Griselda felt ashamed of the disgust she could not conceal at what she saw. But the true womanly instinct asserted itself, and pointing to an open door leading into another garret, she said:
"May I go in there?"
"Yes, it is my room; it is where I put the clothes when I have mended them. The queen's gauze veil got torn, and I can mend gauze better than anyone, so Mrs. Betts gave it to me. Mrs. Betts is kind to me." Then seeing Griselda's puzzled look at the heterogeneous mass of finery heaped up on a table supported against the wall, as it was minus one leg, the child explained: "I mend the actresses' dresses. Mrs. Betts is the wardrobe keeper at the theatre, and she has had pity on me, or – or I think we should have starved."
"Well," Griselda said, "I have brought you money to buy food, and surely you want a fire; and where is your bed?"
The child pointed to a mattress in the corner under the sloping angle of the roof, and said:
"I sleep there most nights, but now he is so bad I watch by him."
Griselda opened her sachet and took from it a crimson silk purse.
"Here are two guineas," she said; "get all you want."
Norah clasped her hands in an ecstasy.
"Oh!" she said, "this is what I have prayed for. God has heard me, and it is come. My beautiful princess has come. You are my beautiful princess, and I shall always love you. I will get Brian to buy lots of things; he will be here after school. Does the gentleman know?"
"Yes, he brought me."
"Then I shall love him, too; you are both good. I shall try and make father know you brought the money; but he does not understand much now. Hark! he is calling – he is awake!"
Norah hastened back to her post, and Griselda followed her.
Leslie Travers had been standing by the sick man's bed, and Griselda, ashamed of her feelings of repulsion and shrinking, took her place by his side.

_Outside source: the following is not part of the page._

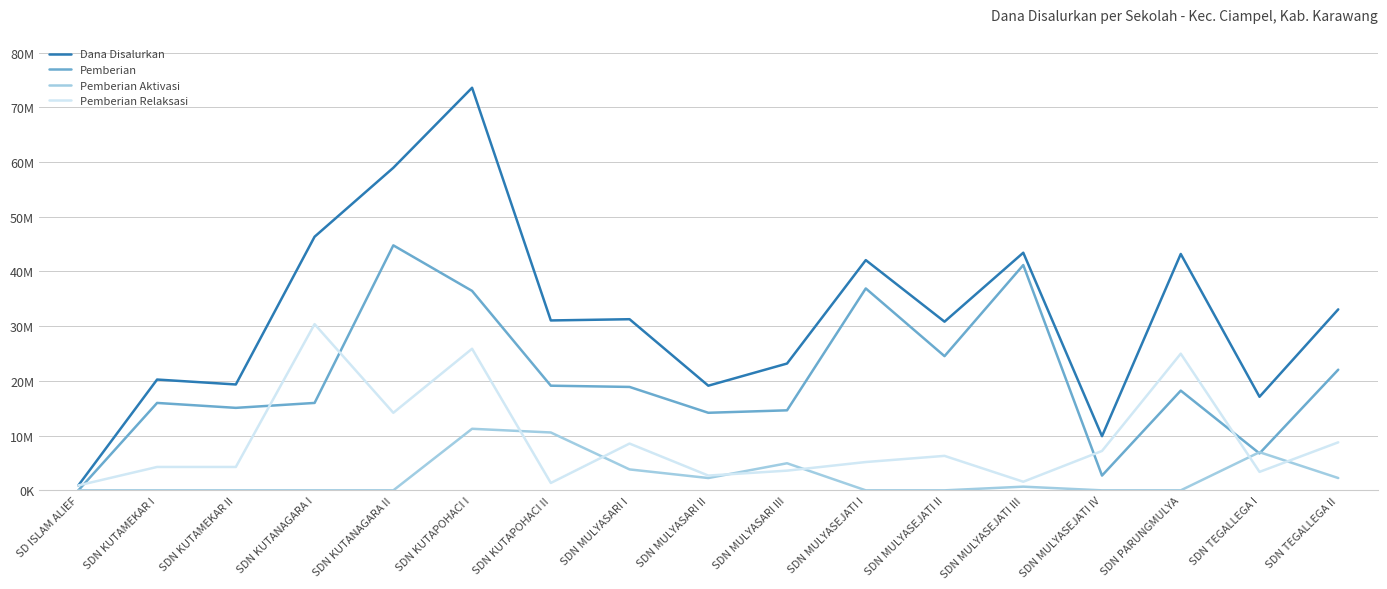

Where is the first local minimum for Pemberian Relaksasi?

SDN KUTANAGARA II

Suddenly a flash of intelligence came into those large dark eyes, and the man started up and gazed at Griselda, repeating:
"Who is she? – who is she?"
"The dear beautiful lady who has brought us all we want. Thank her, father – thank her!"
"Thank her!" he repeated. "Who is she?"
Then an exceeding bitter cry echoed through the rafters of the chamber as if it would pierce the very roof. And with that cry the man fell back on his pillow, saying:
"Phyllis – Phyllis! come back – come back!"
Griselda started towards the door, and Leslie Travers caught her, or she would have fallen down the steep, narrow stairs.
"Take me away – take me away! I cannot bear it! Oh, it is too dreadful! That face – those eyes – that cry!"
"Yes," he said, carefully guiding her downstairs, and shielding her as much as possible from the inquisitive stare of the dwellers in the same house, taking her hand in his, and drawing it into his arm: "You are not accustomed to such sad sights, the poverty and the squalor."
"It was the man who frightened me. What made him call Phyllis – Phyllis! that beautiful sacred name, for it was my mother's?"
"He was raving; he fancied he was on the stage. He will not live many days, and then we will see that the child is cared for."
The "we" escaped his lips before he was aware of it; but the time for reticence was past. He turned into the Abbey, and Griselda made no resistance. Then with impassioned earnestness Leslie Travers told his love, and often as the tale is told, it is seldom rehearsed with more simple manly fervour. For in the reality of his love Leslie Travers forgot all the flowery and fulsome love epithets which were the fashion of the day. He did not kneel at her feet and vow he was her slave; he did not call her by a thousand names of endearment; but he made her feel perfect confidence in his sincerity. This confidence ever awakes a response in the heart of a true woman, and makes her ready to trust her future in his hands who asks to guard it henceforth.